Exercise objective >> Look through the listing below, and wherever a line has the string "high", copy it.

Stored data >>
□ □ □

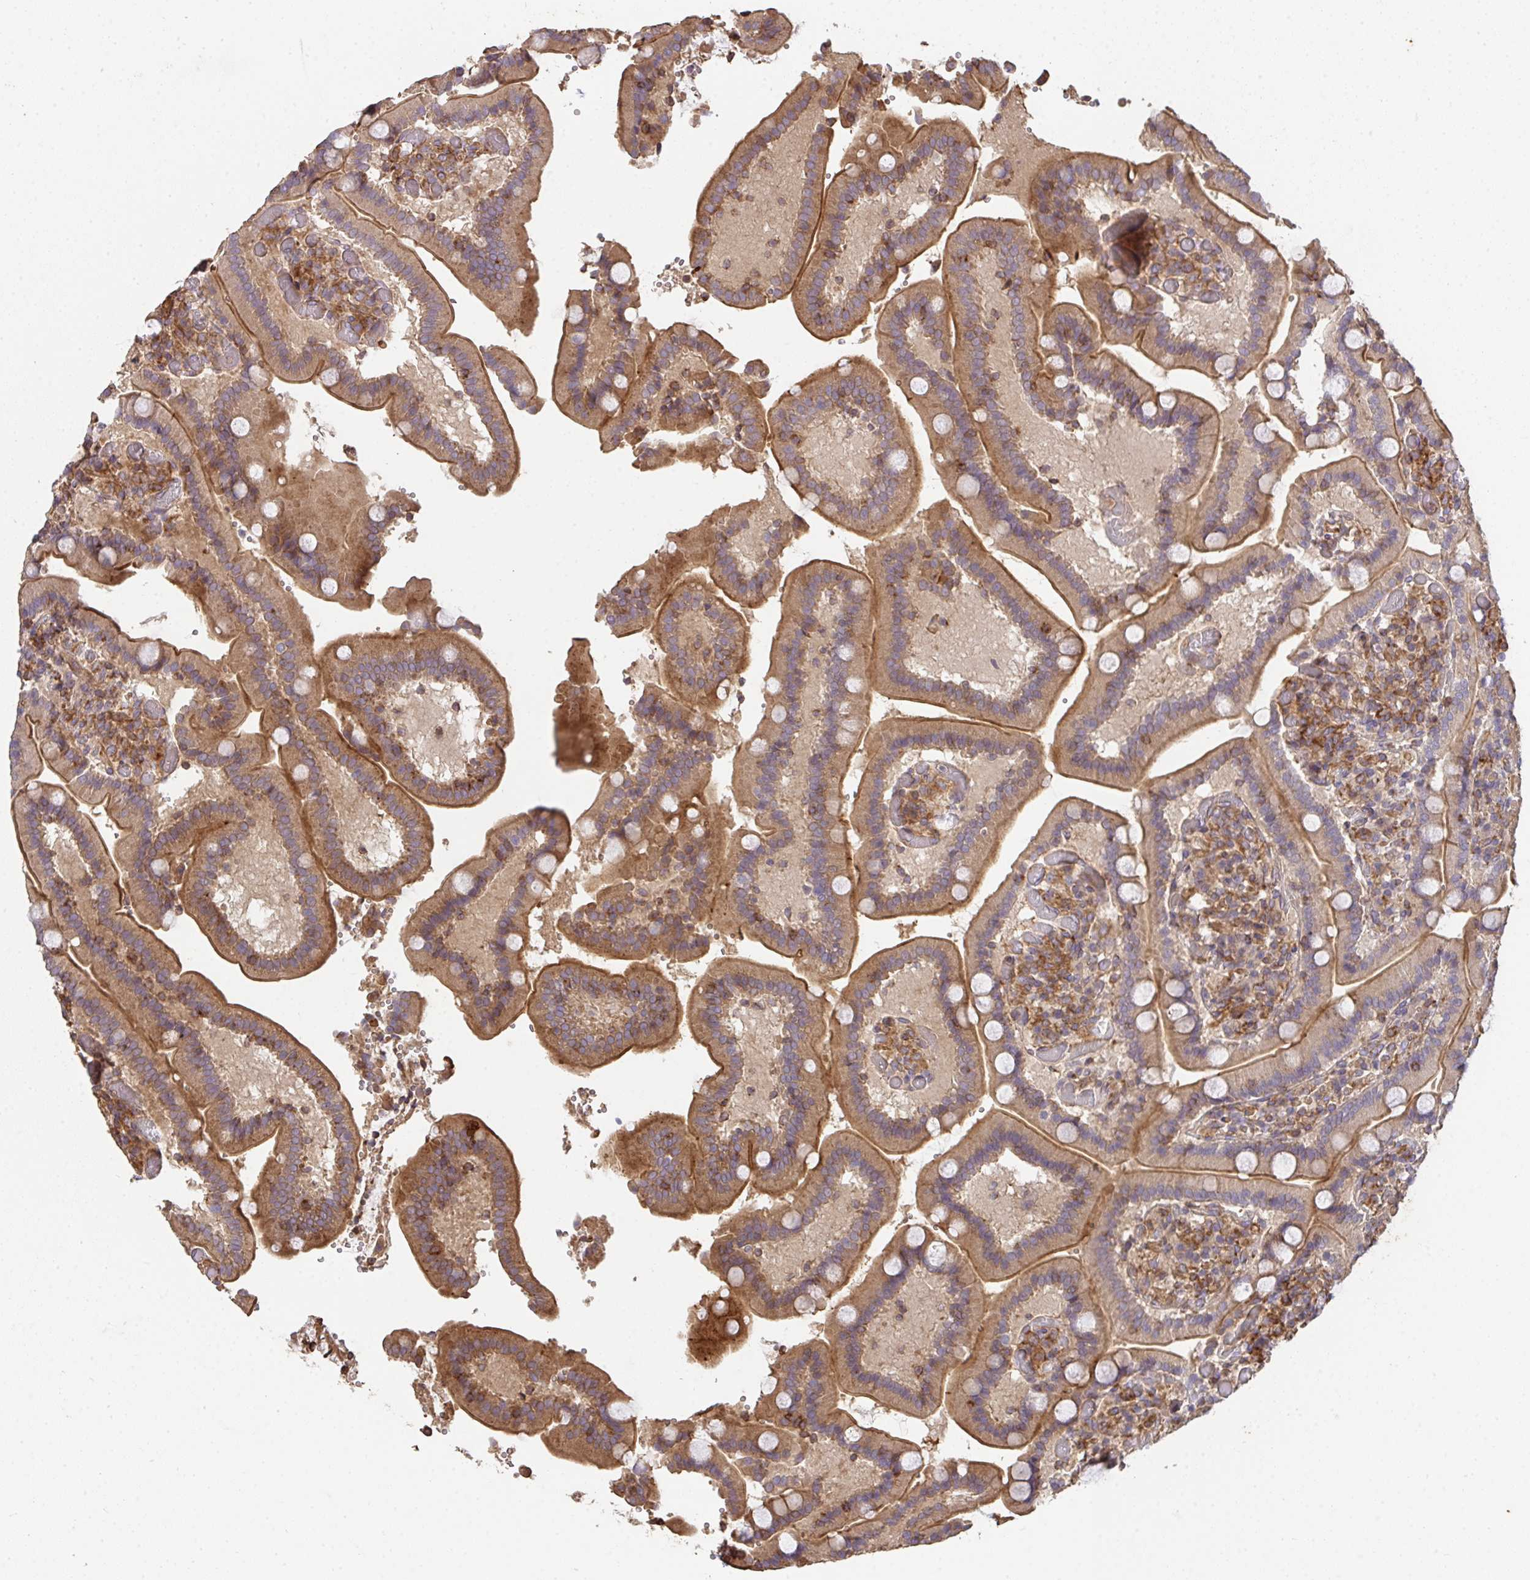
{"staining": {"intensity": "strong", "quantity": ">75%", "location": "cytoplasmic/membranous"}, "tissue": "duodenum", "cell_type": "Glandular cells", "image_type": "normal", "snomed": [{"axis": "morphology", "description": "Normal tissue, NOS"}, {"axis": "topography", "description": "Duodenum"}], "caption": "A high amount of strong cytoplasmic/membranous staining is seen in approximately >75% of glandular cells in normal duodenum.", "gene": "TNMD", "patient": {"sex": "female", "age": 62}}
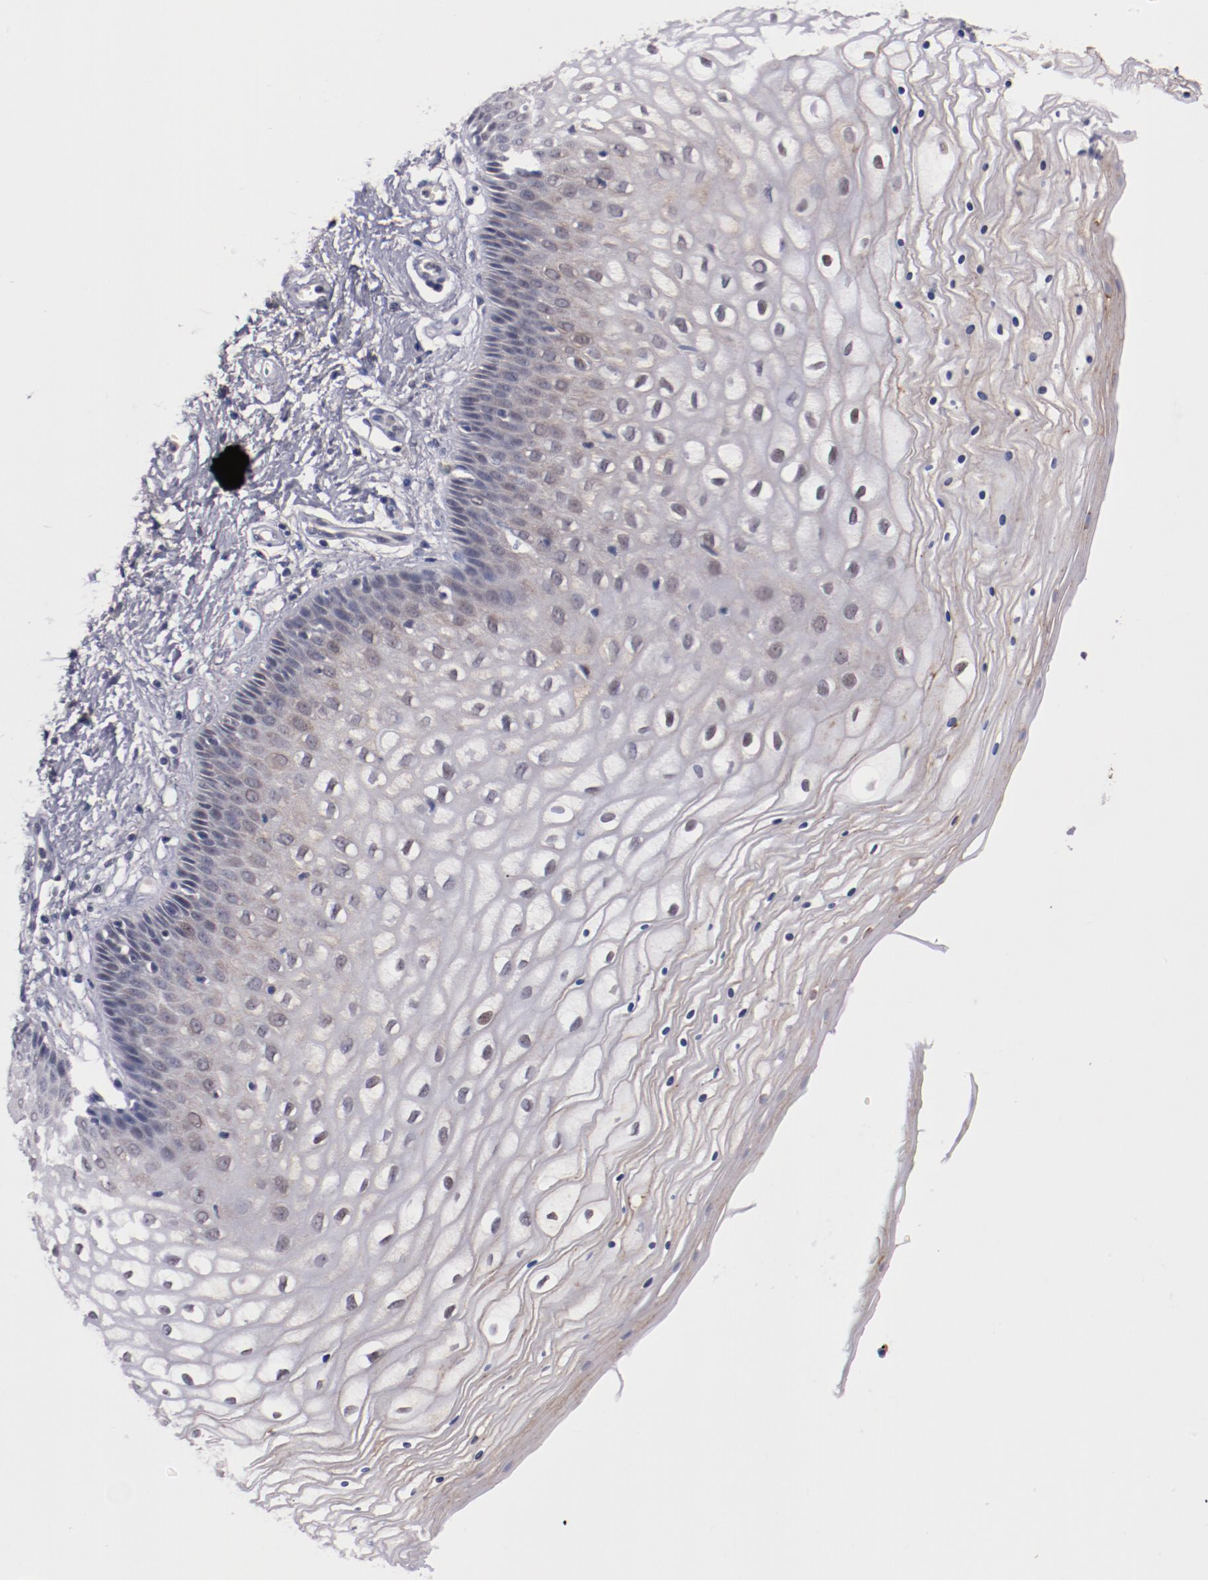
{"staining": {"intensity": "negative", "quantity": "none", "location": "none"}, "tissue": "vagina", "cell_type": "Squamous epithelial cells", "image_type": "normal", "snomed": [{"axis": "morphology", "description": "Normal tissue, NOS"}, {"axis": "topography", "description": "Vagina"}], "caption": "Squamous epithelial cells are negative for protein expression in normal human vagina. (Stains: DAB immunohistochemistry with hematoxylin counter stain, Microscopy: brightfield microscopy at high magnification).", "gene": "SYP", "patient": {"sex": "female", "age": 34}}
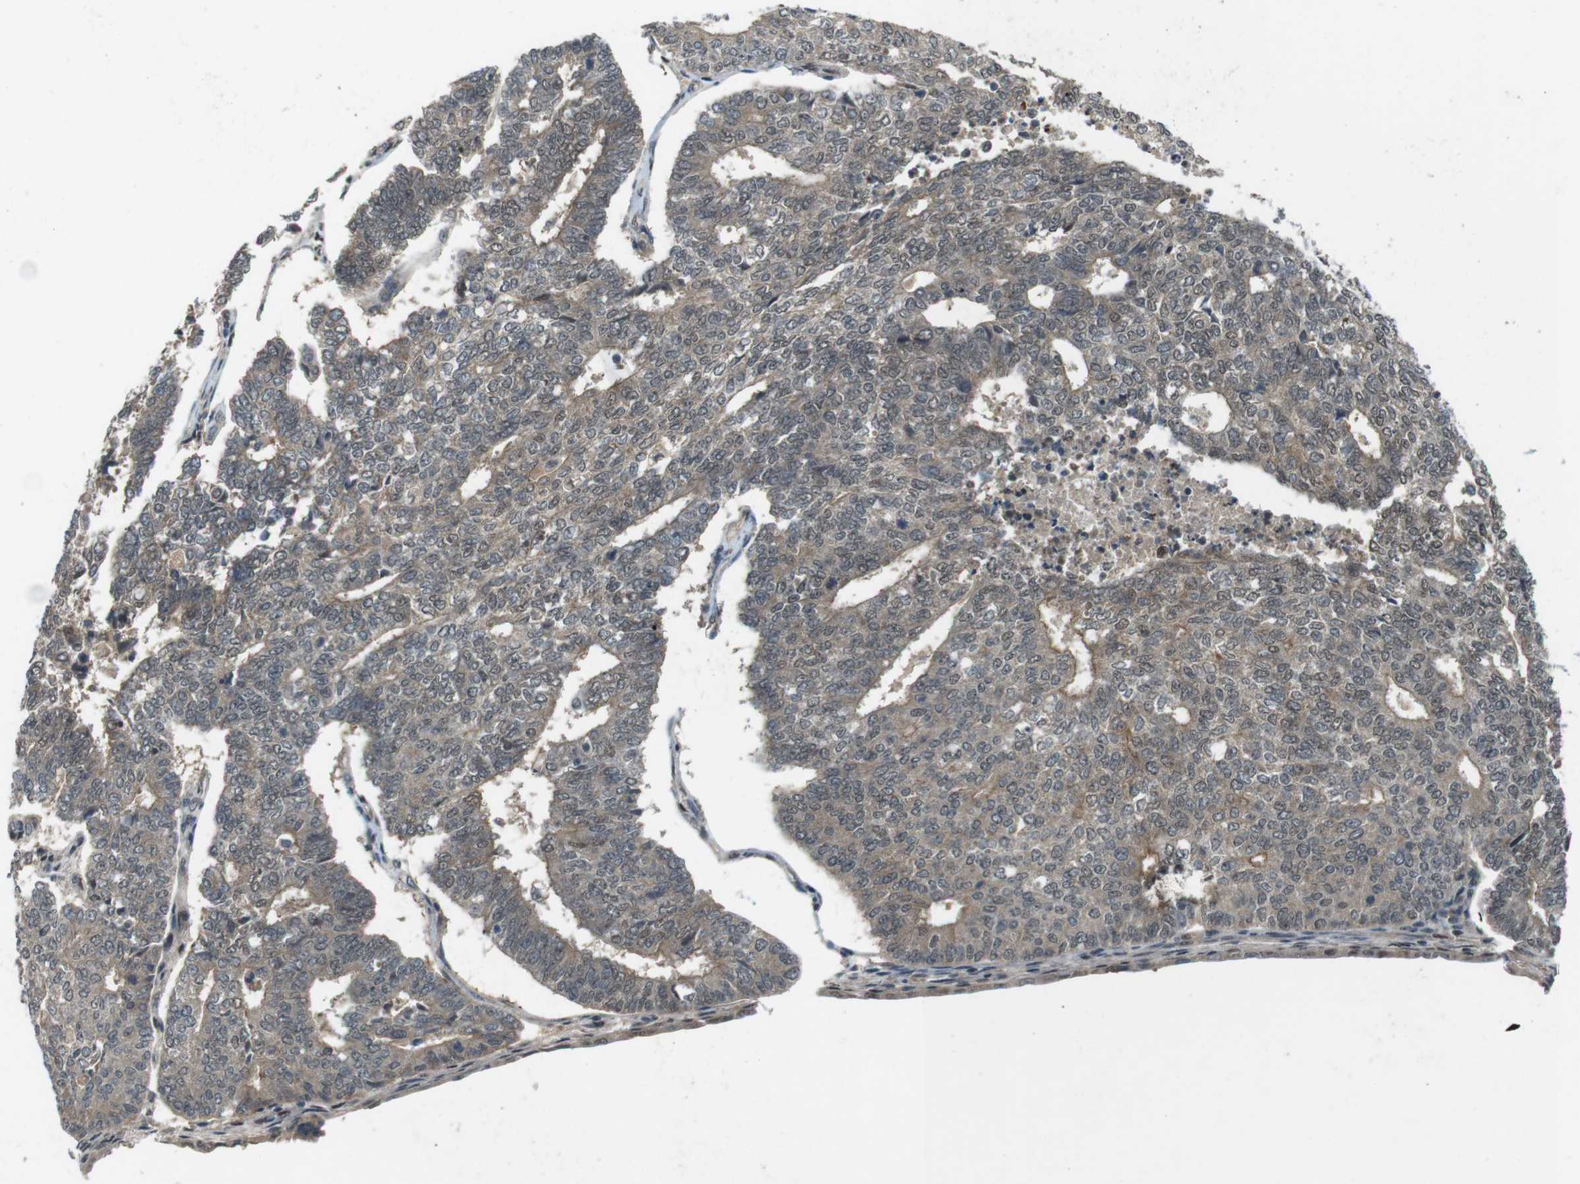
{"staining": {"intensity": "weak", "quantity": ">75%", "location": "cytoplasmic/membranous"}, "tissue": "endometrial cancer", "cell_type": "Tumor cells", "image_type": "cancer", "snomed": [{"axis": "morphology", "description": "Adenocarcinoma, NOS"}, {"axis": "topography", "description": "Endometrium"}], "caption": "Tumor cells show weak cytoplasmic/membranous staining in approximately >75% of cells in adenocarcinoma (endometrial). Immunohistochemistry (ihc) stains the protein in brown and the nuclei are stained blue.", "gene": "MAPKAPK5", "patient": {"sex": "female", "age": 70}}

□ □ □

Result of the exercise >>
{"staining": {"intensity": "strong", "quantity": ">75%", "location": "cytoplasmic/membranous"}, "tissue": "duodenum", "cell_type": "Glandular cells", "image_type": "normal", "snomed": [{"axis": "morphology", "description": "Normal tissue, NOS"}, {"axis": "topography", "description": "Duodenum"}], "caption": "A high amount of strong cytoplasmic/membranous staining is seen in approximately >75% of glandular cells in normal duodenum.", "gene": "TNMD", "patient": {"sex": "female", "age": 62}}
{"staining": {"intensity": "negative", "quantity": "none", "location": "none"}, "tissue": "vagina", "cell_type": "Squamous epithelial cells", "image_type": "normal", "snomed": [{"axis": "morphology", "description": "Normal tissue, NOS"}, {"axis": "topography", "description": "Vagina"}], "caption": "Squamous epithelial cells are negative for protein expression in normal human vagina. (Stains: DAB immunohistochemistry with hematoxylin counter stain, Microscopy: brightfield microscopy at high magnification).", "gene": "SYP", "patient": {"sex": "female", "age": 34}}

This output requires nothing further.